- RECORDS FOR THIS EXERCISE:
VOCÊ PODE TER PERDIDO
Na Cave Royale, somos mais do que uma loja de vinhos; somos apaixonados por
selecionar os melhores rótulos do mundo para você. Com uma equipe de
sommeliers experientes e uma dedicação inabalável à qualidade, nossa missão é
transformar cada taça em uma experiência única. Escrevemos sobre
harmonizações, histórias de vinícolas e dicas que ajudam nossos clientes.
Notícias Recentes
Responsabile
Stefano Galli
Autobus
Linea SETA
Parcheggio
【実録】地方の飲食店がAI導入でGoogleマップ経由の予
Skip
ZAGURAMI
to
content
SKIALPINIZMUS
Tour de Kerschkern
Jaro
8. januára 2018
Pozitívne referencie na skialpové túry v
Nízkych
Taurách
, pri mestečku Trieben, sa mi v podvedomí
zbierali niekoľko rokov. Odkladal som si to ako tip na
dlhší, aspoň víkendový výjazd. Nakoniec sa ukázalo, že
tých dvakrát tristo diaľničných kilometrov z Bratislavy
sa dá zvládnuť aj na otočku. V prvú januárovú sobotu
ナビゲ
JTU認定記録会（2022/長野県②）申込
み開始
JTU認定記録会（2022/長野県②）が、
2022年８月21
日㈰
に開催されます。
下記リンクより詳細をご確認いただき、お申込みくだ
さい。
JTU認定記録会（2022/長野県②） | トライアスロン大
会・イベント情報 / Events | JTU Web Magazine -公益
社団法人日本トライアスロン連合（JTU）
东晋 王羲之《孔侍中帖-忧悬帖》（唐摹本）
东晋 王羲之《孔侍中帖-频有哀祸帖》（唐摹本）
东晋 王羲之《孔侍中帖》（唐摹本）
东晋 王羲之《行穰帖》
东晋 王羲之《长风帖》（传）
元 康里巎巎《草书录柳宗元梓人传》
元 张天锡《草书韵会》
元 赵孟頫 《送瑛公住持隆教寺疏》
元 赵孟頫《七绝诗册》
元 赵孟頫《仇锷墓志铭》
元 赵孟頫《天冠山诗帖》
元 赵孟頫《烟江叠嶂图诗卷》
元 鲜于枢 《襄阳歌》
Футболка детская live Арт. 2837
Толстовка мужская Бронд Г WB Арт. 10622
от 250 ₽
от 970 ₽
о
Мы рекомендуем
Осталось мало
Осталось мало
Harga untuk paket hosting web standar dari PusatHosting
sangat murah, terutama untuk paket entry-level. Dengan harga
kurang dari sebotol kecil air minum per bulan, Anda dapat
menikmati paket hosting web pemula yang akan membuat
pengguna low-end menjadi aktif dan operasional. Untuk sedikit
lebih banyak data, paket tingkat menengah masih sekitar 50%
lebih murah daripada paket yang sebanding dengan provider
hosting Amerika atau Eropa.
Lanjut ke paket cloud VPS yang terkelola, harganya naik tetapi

- ACTIVITY: Scan the entries for the word "yang". Report each line that has it.

- RESPONSE AREA:
menikmati paket hosting web pemula yang akan membuat
lebih murah daripada paket yang sebanding dengan provider
Lanjut ke paket cloud VPS yang terkelola, harganya naik tetapi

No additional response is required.